In the last couple of months it has felt more than ever like these seemingly divergent points are coming together around a singular space and idea. A team has been established and exploring the options. What if Ford Street Church were to use the large space we are opening up as a point of resonance in our community? What if we opened a café to the public? What if the funds could be used to fund ministries of compassion (such as the Lapel Food Pantry and the above mentioned Supply Store) and to convene conversations about justice (you know, the kind of stuff typically only fire off angry facebook posts about: racism, sexism, addiction. What if we created a space that was committed to convening those conversations face to face in the presence of Jesus?! It wont happen in Lapel in any other way!). It is becoming obvious that the team is excited, but even more, that much of the church is as well. It’s not a church bell, but it is a place in which people could gather and find a kind of community that might resonate and give them the tools to face all that is happening in the world around us.
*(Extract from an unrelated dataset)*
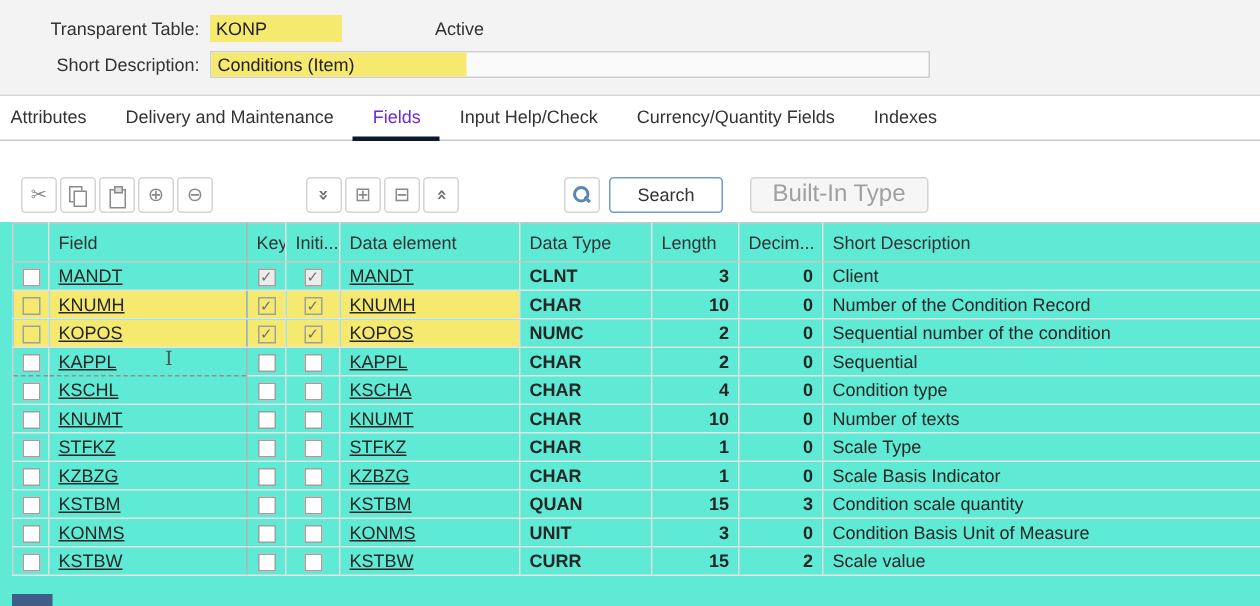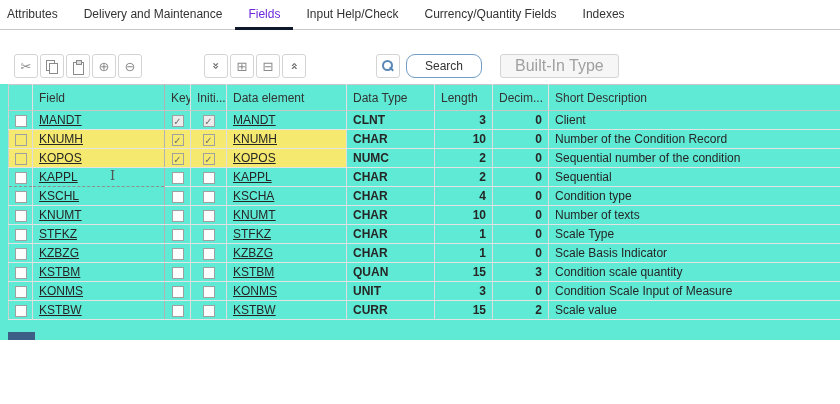"Transparent Table:" div.form-area { html: none -> <div> <div> <div>Transparent Table:</div> <div>KONP</div> <div>Active</div> </div> <div> <div>Short Description:</div> <div> <span>Conditions (Item)</span> </div> </div> </div> }
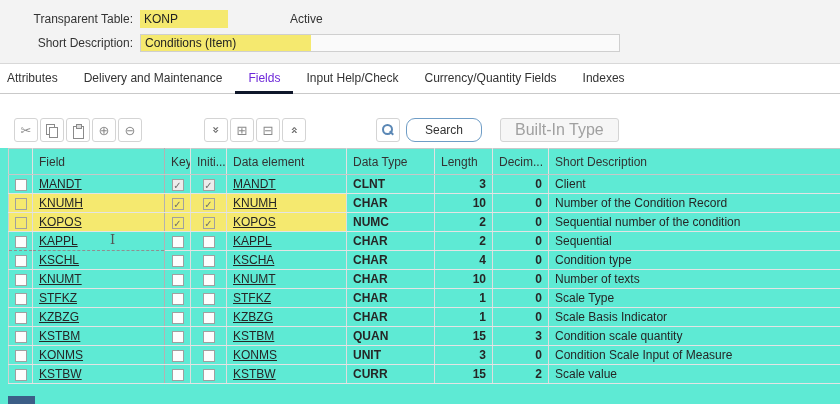"Search" .btn-search { border-radius: 9px -> 3px }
We’re still in the phase of asking a lot of technical questions. How will we do it? What would it cost to start? How can we fund the startup? How would we develop metrics to know we’re successful, not just in terms of money, but in terms of “resonance?” It may speak of the optimism of the moment, but some team members are taking notes and asking, “How can we create a model that other churches can follow?” The dream is alive and growing! It is ringing in our hearts!

The most exciting of all of this is that even the older parishioners are asking not just about where the old church bell will go, but that we are all exploring how it will guide us in the age in which we live. Lapel is changing. 180,000 people live within 10 miles of our doorstep. Growth is projected to be rapid. The cultural headwinds are changing even faster! Yet we are committed to the love of God in Jesus Christ and we are committed to being the kind of people who cause that love, mercy, and justice to ring out in our community. We can hardly wait to see what God’s Spirit might cause to ring out next, even if we suspect it will be in a far different manner than the old church bell.

 

Comments

  1. Great blog Glenn! We can’t wait again to hear the bell ring out the welocome to the community, not just those who attend Ford Street, but to all those who may be looking for something more in their lives. Finding something to offer those who are looking is indeed a challenge that I believe we at Ford Street church will be able to accomplish together.

  2. Thanks Bob, I think we can do it too. It will be building on the things we’ve learned with the podcast discussions and women’s bible study at the Brewery. Those bells don’t look the same, but they are God’s people seeking a resonance in hearts, just as sure!